What does a single-sport training block look like?

A pro can bump up training in one sport without adjusting the other two, but most amateurs will need to reduce non-focus sports to two sessions per week. This allows for adaptation in the focus sport that can be accomplished within a fixed weekly time budget. In a bike-centric week, Swartout said maintenance mode might look like one higher intensity 45-50-minute run and a recovery run, and two one-hour swim sessions.

“It’s mostly the long, slow workouts [in non focus sports] that go away. In maintenance mode for three or four weeks, you’re not going to see a lot of atrophy in fitness,” Swartout said.

At the same time, the focus sport sees a progressive increase in frequency, intensity, and volume. He described a bike focused mesocycle that started in week #1 with three higher intensity workouts and one lower intensity, and progressed to five bike sessions the second week—four higher intensity, one lower. Key bike workouts are bordered with easy swim or run sessions. “Since it’s midseason, you have to take a bit more care to prevent overtraining and allow for adaptation,” Swarthout said.

Here’s a sample week #1 of 4 of a bike focus:

Swarthout avoids overtraining or injury by eschewing testing that’s normally done after an off-season single-sport training block. “An athlete might race during this mesocycle, but it would be a C level race with lower expectations and more fatigue going into it, almost like a workout.”

For more examples of single-sport focused training plans, try these:

When should I do a single-sport focused training block?

As to when to shoehorn a single-sport mesocycle into your racing season, Swarthout recommended “at least six weeks out from event day. If it’s a swim focus, it can be closer to the event because swimming demands less physiologically. If it’s a running focus, it should end eight weeks out from the event.”

Martin Spierings, USAT certified coach and owner of TCMTriSquad, has a different take on single sport blocks. “As a rule, endurance sports are pretty muscle specific and the ideal, especially in season, is to balance the three, so I would not normally program a single-sport block midseason.”

There are, he said, caveats. Most commonly with amateur athletes, those caveats are for injury or vacation. “I just wrote a single-sport plan for someone who’s going hiking in the Sierras and he’s not bringing his bike. So, he’ll swim and bike earlier in the week before he goes, and do only running while he’s on vacation. You have to be flexible to take advantage of things. Maybe someone is taking a weeklong cycling tour—that’s an opportunity to take their cycling to the next level.”

When injury restricts an athlete to one sport, Spierings would “significantly increase the volume of that sport—bumping swim sessions from three per week to six or seven per week, for example,” and adding gym work if physically able.

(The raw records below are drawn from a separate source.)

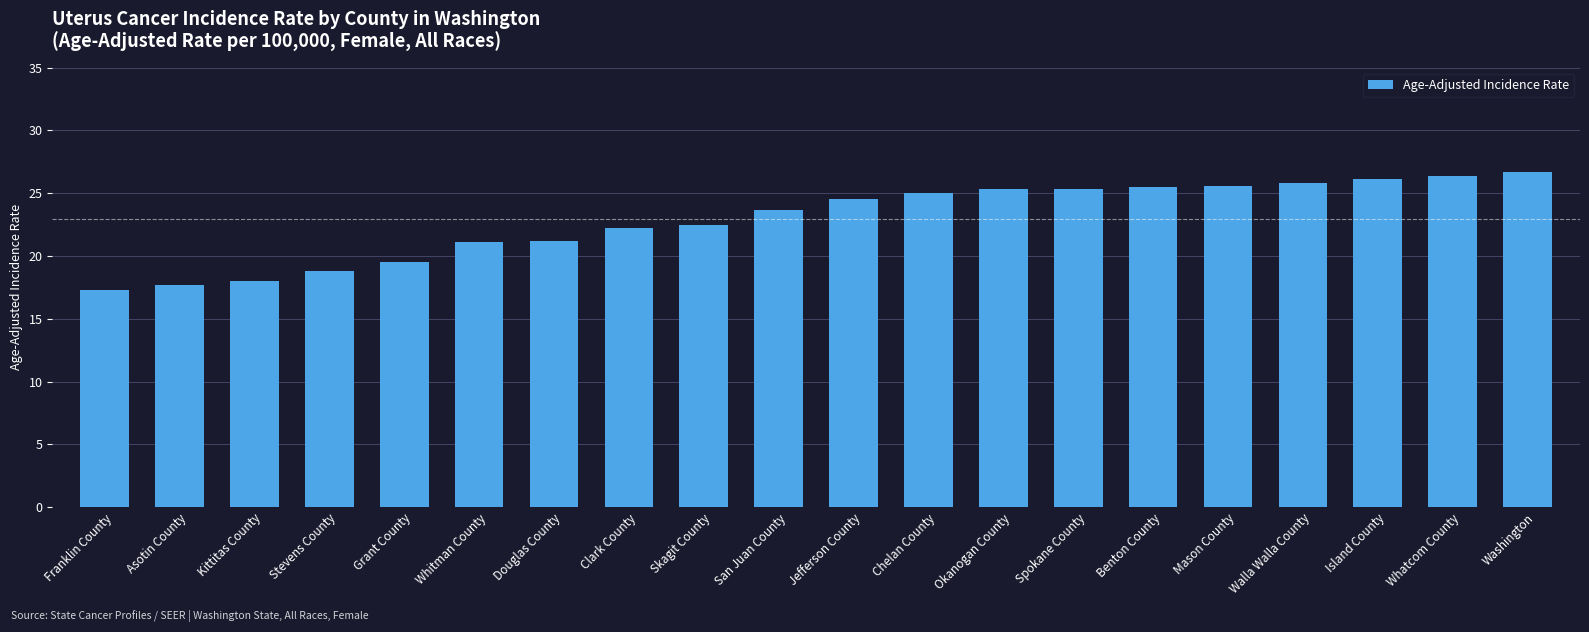

What is the smallest value displayed?

17.3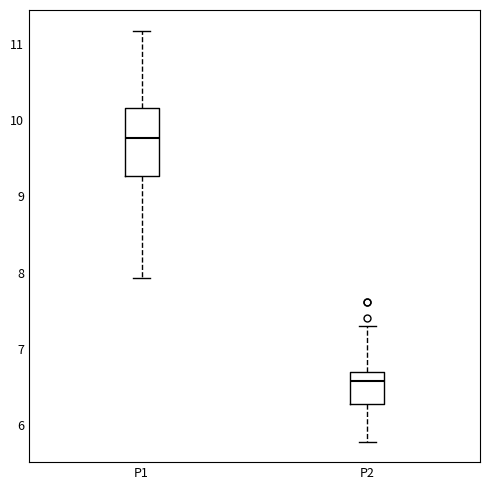

Reading left to right, read every box against the y-axis: the position of its median line, the range the box covers, and the ends of its whiskers. The values are not printed on the chart, so give them approximately, as read against the axis.

P1: median 9.8, box 9.3 to 10.2, whiskers 7.9 to 11.2
P2: median 6.6, box 6.3 to 6.7, whiskers 5.8 to 7.3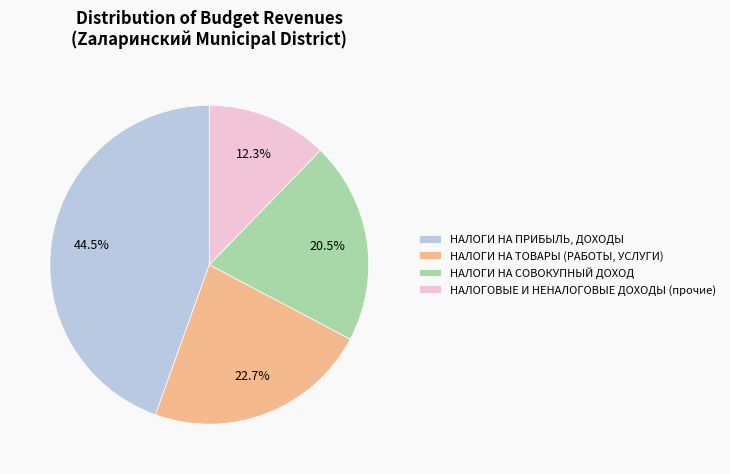

Approximately how many times larger is the value at НАЛОГИ НА ПРИБЫЛЬ, ДОХОДЫ compared to НАЛОГИ НА СОВОКУПНЫЙ ДОХОД?

2.2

“An emphasis—greater volume than usual—would be warranted if there’s a blatant weakness,” he said. “For example, if a pro keeps missing the first pack of a draft-legal triathlon and her race was over before it began because of that. But I would still keep a maintenance level on the bike and run. In the same way, if someone was so afraid of swimming that they could potentially not finish the swim, you might want to do a very strong swim focus.”

That swim focus looks like this: six mornings a week for 45 mins, again, maintaining the other two disciplines with two runs and two bike sessions per week.

Spierings also said it’s the coach’s job to know the strengths and weaknesses of each athlete, and balance the training accordingly throughout the season, so it may not look like an explicit single-sport focus, rather an undercurrent of specificity. For example, a strong swimmer might be able to race successfully on two swim sessions per week, while a swimmer who lacks confidence will need four.

Quick guide to tackling a single-sport focus

  • Identify the deficiency as specifically as possible (e.g., “I need to increase running pace”).
  • Two to four weeks is the sweet spot for a single sport block.
  • Maintain non focus sports with two sessions per week.
  • Increase focus sport to four to six sessions per week.
  • A single-sport training block should end about six weeks prior to a targeted race.